_Page extract_

★ ★ ★ ★ ★ ★ ★

I sat down at a diner with playwright Dan LeFranc to discuss his play Sixty Miles To Silver Lake while it was in a design workshop several months before its current production at Soho Rep. The production marks Dan's professional debut, the recent (2007) Brown grad will also have his play Bruise Easy premiere in Washington, D.C. with Catalyst. I had read several of Dan's plays, including Night Surf an apocalyptic comedy about a group of teenage girl surfers and In The Labyrinth a dense, multilayered play that two parts satire of contemporary life and one part nightmare of illegal immigration. I think Dan's writing represents a real original voice, and I find his plays frequently terrifying in the best possible way- they force you to rethink what theatre's about.
Q: How did you get into playwriting?
A: I came to theatre… through acting. I got into acting when I was in Middle School and I went to a High School that then began a performing arts school within my school and I was a musical theatre kid…. I think a lot of people started as musical theatre kids. So I started writing plays through that. I was interested in journalism and fiction. I mostly started writing fiction.
Q: Do you have a poetry background? I noticed there’s a lot of attention to line breaks, to caesura and things like that in your work?
A: No, not really. I wrote crappy digital poetry on my little crappy computer playing with like the color of the words…I didn’t start out as a poet like Sarah Ruhl did. For me the attention to the line [is about] the musicality.
Q: Does music drive you a lot as a writer?
A: I write a lot to …it gets me stirred up and puts me in a place…. I think I wrote [Sixty Miles To Silver Lake] to Arcade Fire and Wolf Parade at the end… I don’t know.
Q: Something Canadian.
A: Yeah, something Canadian [laughs].
Q: You recently graduated from Brown, studying under Paula Vogel. I feel like in my conversations with people in theatre these days there’s a lot of attention on to Vogel’s students, there’s this breakthrough group that all studied under one person. What did you get from studying under Paula? What was it like, how did it help you get to where you are artistically?
A: I’ve been really fortunate to have a few mentors. My undergraduate playwriting teacher was Naomi Iizuka. I really give her the credit for anything cool thing that’s happened to me, she’s the one. I grew up in Orange County, where there’s like zero theatre except for touring companies coming through the Ahmanson. The first play I saw was Starlight Express.
So I went to UC Santa Barbara, which is sorta like a huge party school and I wasn’t very happy there and it wasn’t what I was expecting or looking for but it ended up being a fine thing because senior year I met Naomi and she was my teacher and she was like the first working professional in the theatre I met. So I learned what it was actually like to have a career in the theatre. Because to me it was just people in books. Like Anne Bogart was someone you read about and this is someone who had worked with Anne Bogart and all the people I had read about. So I mean on that level she was super helpful.
She was also very much about getting into your voice, discovering what you have to say.
With Paula, she has a very different approach. She assumes you are already a writer. The way she articulates it to me, to everyone [is that] she’s not interested in accepting people into the program who are still struggling to find their voices.

★ ★ ★ ★ ★ ★ ★

_Provided information_
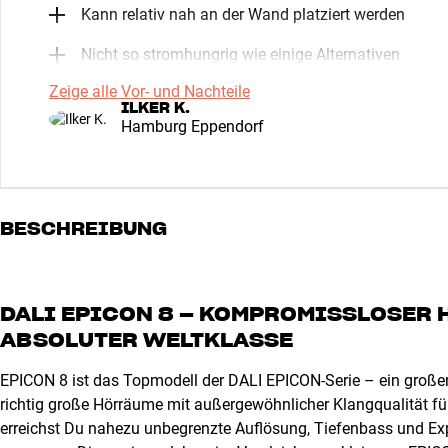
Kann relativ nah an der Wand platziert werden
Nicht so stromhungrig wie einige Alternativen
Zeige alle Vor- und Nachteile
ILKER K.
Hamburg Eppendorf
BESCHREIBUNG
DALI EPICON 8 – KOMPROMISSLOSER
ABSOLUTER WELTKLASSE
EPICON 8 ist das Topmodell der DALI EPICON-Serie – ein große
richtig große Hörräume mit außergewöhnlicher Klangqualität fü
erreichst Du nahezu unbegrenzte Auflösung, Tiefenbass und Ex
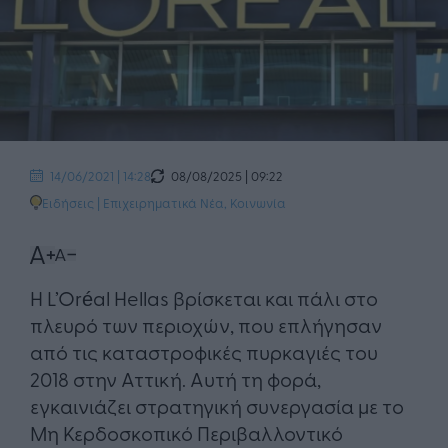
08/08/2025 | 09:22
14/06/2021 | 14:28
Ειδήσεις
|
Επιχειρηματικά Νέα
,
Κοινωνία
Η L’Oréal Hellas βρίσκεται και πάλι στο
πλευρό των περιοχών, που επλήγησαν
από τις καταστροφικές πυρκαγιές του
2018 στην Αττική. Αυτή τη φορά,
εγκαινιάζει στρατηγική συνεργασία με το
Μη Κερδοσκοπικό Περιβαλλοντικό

★ ★ ★ ★ ★ ★ ★

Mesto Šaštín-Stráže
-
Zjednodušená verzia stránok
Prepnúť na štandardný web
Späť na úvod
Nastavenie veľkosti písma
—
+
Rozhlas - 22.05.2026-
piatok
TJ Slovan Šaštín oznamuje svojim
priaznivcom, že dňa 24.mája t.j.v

★ ★ ★ ★ ★ ★ ★

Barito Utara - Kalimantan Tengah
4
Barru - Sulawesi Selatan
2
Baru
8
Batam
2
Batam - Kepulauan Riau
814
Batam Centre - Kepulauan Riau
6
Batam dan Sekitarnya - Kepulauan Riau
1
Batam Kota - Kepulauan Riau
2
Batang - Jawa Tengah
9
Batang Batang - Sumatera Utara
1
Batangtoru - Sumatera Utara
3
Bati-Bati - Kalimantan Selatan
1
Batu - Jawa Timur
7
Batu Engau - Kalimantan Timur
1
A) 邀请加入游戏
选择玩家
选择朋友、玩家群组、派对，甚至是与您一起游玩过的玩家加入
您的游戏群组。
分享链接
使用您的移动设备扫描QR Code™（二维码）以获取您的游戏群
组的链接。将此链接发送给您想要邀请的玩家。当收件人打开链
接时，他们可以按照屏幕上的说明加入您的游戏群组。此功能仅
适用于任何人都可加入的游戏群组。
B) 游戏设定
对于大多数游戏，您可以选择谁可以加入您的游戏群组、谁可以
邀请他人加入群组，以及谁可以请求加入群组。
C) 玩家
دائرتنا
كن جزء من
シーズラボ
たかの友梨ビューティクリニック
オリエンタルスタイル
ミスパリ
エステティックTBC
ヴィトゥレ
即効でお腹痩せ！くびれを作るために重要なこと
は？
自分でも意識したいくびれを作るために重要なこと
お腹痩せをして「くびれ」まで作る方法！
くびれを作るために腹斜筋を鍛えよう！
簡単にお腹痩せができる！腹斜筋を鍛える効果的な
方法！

★ ★ ★ ★ ★ ★ ★

_Exercise description_
Carry on the interview with playwright Dan LeFranc, starting right after its last sentence.

_Task answer_
So she’s more interested in sending back to you what you do. What you’re doing. Or who she believes you to be in dialogue with. Writers you’ve never heard of… In a way that’s like “I see a little Wedekind, I see a little Shepard, I see a little Howard Brenton” .
She doesn’t tell you how to write. She tells you what she sees in you and she has a very well polished pedagogy that she presents, a toolbox. She picks apart the elements of a play as she sees them. It’s not about what’s “good” or “right” it’s more about what kind of stories are you telling, what tools are you going to use.
Q: One thing I find interesting about your writing is this willingness to shift genre or trope or conventions immediately when necessary. With Sixty Miles, you’re watching this play about a father and a son and its very naturalistic and then all of a sudden they’re time traveling and we don’t know when we are in any given moment.
A: I feel very strongly about not playing with form for the sake of playing with form. I feel that it’s about “What do you need to tell this story in the best way possible?”.
Q: It seems like at Brown you learned the rules so you can deploy them, not so you know to obey them.
A: Yeah, exactly.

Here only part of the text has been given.